Data for this task »
====

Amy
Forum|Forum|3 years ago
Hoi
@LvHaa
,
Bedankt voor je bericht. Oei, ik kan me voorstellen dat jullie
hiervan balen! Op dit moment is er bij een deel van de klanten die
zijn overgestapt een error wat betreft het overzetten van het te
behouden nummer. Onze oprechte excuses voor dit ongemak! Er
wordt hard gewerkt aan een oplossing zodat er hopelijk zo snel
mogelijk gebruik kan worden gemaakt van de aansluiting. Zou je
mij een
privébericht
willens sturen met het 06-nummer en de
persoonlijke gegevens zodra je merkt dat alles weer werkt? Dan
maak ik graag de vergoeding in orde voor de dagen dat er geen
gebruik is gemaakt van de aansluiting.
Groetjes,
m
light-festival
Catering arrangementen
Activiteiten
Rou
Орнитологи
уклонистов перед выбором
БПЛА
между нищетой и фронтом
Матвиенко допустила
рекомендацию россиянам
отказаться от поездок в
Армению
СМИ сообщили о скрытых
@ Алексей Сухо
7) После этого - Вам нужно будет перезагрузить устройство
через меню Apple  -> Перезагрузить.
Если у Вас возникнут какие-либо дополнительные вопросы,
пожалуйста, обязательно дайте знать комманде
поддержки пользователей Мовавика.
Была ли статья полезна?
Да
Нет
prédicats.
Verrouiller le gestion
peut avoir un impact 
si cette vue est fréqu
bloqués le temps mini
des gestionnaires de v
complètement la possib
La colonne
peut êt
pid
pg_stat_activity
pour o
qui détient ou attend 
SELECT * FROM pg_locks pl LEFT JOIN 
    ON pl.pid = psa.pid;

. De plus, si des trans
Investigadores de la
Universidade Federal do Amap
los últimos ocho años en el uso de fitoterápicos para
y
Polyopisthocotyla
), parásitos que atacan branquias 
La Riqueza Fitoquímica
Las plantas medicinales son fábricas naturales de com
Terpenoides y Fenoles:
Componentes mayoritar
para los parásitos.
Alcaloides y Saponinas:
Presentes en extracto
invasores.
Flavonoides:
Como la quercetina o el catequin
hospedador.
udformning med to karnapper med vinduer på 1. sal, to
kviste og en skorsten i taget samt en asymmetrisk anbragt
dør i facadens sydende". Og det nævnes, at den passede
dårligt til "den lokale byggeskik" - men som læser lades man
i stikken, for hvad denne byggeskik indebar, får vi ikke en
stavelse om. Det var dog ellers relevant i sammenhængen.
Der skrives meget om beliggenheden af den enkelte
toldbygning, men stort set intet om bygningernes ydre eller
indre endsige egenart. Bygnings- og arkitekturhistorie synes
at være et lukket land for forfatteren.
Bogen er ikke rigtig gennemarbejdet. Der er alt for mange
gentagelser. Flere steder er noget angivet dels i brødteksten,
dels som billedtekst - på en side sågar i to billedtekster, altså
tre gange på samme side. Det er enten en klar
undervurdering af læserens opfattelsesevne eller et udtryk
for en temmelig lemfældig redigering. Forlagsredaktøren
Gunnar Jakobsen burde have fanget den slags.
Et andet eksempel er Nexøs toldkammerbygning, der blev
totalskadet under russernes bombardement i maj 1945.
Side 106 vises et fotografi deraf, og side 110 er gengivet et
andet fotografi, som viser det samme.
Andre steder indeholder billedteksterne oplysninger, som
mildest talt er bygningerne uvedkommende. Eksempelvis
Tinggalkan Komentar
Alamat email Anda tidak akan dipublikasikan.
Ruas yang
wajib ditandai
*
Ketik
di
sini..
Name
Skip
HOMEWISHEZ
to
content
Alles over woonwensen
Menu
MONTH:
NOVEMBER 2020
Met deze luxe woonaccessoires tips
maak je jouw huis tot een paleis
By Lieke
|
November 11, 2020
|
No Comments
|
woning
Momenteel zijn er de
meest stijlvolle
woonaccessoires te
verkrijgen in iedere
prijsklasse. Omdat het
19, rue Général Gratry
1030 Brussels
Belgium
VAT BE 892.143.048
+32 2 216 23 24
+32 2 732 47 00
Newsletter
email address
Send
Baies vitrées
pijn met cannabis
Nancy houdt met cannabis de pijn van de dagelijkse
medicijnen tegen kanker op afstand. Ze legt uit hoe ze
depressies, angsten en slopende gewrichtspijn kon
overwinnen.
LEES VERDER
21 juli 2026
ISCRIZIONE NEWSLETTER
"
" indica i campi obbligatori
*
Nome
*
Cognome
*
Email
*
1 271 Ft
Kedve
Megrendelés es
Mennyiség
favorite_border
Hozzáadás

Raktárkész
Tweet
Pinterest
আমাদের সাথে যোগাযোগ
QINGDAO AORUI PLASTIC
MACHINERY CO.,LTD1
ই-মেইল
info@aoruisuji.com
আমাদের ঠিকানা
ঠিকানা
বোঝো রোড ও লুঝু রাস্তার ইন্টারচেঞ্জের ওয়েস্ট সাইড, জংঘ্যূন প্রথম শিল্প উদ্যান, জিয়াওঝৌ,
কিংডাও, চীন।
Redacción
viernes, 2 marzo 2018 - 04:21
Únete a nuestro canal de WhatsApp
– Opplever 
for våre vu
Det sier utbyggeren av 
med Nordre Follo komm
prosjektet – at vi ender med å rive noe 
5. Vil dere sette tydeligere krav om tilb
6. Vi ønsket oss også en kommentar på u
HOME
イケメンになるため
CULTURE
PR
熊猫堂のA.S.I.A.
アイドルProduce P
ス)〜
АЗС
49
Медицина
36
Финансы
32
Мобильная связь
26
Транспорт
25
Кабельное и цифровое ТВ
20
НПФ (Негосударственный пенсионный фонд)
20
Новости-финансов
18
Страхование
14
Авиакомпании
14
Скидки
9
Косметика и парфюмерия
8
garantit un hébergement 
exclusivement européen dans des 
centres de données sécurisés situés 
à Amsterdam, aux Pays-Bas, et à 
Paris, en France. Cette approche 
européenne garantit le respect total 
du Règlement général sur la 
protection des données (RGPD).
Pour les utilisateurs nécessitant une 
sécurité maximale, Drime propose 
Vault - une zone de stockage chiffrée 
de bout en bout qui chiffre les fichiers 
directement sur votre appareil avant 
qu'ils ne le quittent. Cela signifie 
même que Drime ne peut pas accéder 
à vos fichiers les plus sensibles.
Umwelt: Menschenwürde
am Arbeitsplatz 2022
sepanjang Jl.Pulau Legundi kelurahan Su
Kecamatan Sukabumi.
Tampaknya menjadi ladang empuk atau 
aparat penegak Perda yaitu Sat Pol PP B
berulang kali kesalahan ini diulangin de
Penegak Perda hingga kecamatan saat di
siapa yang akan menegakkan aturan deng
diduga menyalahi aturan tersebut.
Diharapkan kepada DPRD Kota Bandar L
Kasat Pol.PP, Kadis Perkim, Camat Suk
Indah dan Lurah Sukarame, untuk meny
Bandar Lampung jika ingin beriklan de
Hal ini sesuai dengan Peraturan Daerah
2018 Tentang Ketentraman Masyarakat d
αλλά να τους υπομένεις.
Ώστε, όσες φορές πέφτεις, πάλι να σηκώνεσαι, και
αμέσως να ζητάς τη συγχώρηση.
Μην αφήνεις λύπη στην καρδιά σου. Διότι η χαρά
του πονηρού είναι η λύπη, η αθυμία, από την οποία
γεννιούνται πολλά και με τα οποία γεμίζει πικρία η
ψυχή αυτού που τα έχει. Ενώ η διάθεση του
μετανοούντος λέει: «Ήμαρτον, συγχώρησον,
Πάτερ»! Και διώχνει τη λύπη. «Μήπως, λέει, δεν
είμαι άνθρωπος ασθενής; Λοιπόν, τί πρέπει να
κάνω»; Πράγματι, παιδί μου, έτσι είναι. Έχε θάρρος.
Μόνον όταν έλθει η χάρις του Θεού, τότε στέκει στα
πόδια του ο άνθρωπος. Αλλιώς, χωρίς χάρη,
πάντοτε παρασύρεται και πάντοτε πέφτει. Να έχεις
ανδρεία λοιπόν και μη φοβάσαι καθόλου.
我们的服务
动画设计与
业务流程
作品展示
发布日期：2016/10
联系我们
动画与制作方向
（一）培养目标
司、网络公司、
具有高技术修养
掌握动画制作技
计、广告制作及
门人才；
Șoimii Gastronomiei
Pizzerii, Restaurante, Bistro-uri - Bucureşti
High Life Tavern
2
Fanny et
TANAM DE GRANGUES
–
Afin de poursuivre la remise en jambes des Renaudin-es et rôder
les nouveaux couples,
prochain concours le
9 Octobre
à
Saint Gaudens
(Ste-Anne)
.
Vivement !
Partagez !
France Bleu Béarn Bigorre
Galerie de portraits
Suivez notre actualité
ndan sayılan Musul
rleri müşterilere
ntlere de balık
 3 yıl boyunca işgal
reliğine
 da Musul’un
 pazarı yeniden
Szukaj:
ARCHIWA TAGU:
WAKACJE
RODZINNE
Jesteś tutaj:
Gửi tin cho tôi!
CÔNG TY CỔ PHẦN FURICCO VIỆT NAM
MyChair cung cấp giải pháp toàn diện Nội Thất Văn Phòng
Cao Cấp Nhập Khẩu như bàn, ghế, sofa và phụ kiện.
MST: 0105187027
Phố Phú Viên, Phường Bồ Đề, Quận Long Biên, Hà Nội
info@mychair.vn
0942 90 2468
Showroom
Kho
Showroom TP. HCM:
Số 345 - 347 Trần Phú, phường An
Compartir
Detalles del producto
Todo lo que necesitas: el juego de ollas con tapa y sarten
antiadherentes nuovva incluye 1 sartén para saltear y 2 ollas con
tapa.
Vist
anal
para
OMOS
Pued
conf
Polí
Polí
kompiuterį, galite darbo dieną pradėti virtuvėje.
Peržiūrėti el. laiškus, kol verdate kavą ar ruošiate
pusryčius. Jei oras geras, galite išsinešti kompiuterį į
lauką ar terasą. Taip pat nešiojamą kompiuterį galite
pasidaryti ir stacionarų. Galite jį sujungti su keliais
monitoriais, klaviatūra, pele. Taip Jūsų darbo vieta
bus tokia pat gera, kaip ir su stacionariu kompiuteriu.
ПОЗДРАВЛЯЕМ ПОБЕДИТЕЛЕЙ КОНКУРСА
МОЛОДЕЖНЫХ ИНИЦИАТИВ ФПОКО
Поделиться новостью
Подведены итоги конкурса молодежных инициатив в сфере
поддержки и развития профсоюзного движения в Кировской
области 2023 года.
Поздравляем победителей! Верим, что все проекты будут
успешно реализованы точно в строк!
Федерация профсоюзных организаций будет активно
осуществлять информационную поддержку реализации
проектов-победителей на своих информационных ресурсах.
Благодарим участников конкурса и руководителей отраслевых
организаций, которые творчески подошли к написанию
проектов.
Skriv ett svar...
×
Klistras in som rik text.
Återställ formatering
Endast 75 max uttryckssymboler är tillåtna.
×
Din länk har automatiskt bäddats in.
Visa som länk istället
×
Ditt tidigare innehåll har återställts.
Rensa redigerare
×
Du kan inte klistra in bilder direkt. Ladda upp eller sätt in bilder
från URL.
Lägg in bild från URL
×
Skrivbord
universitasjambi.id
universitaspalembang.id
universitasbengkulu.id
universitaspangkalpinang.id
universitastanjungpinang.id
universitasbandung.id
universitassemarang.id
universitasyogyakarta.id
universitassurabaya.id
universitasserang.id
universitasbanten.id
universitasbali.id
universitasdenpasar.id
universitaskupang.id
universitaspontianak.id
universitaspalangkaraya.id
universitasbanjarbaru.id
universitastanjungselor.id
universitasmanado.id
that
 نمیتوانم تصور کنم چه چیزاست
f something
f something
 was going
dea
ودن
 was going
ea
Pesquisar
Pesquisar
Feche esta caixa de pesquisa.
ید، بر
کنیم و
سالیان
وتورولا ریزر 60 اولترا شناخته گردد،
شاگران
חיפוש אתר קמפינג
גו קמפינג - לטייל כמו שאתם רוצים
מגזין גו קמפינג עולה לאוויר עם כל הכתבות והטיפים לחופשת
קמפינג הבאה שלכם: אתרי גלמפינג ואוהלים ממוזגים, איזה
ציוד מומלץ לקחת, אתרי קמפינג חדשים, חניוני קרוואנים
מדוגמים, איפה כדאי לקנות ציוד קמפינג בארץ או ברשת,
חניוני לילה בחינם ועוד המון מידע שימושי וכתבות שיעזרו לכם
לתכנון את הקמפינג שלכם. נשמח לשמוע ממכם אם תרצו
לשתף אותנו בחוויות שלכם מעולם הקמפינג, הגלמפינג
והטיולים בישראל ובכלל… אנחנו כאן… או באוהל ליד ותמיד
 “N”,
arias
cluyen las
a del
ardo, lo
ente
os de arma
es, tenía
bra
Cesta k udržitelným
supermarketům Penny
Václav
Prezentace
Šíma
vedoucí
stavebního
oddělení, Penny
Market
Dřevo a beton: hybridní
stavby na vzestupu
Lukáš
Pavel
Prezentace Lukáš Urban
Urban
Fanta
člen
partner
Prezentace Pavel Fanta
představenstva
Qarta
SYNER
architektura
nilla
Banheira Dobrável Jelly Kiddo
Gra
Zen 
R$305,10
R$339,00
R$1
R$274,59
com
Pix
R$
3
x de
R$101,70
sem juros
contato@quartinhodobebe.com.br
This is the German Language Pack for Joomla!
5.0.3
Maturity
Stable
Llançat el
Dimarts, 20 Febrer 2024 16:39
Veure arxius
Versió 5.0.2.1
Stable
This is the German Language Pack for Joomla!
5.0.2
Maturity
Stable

====

Required work » Starting with the line that holds "והטיולים בישראל ובכלל…" and ending with the line that holds "stavby na vzestupu", retype every line in the data above exactly, and nothing else.

Response to the task »
והטיולים בישראל ובכלל… אנחנו כאן… או באוהל ליד ותמיד
 “N”,
arias
cluyen las
a del
ardo, lo
ente
os de arma
es, tenía
bra
Cesta k udržitelným
supermarketům Penny
Václav
Prezentace
Šíma
vedoucí
stavebního
oddělení, Penny
Market
Dřevo a beton: hybridní
stavby na vzestupu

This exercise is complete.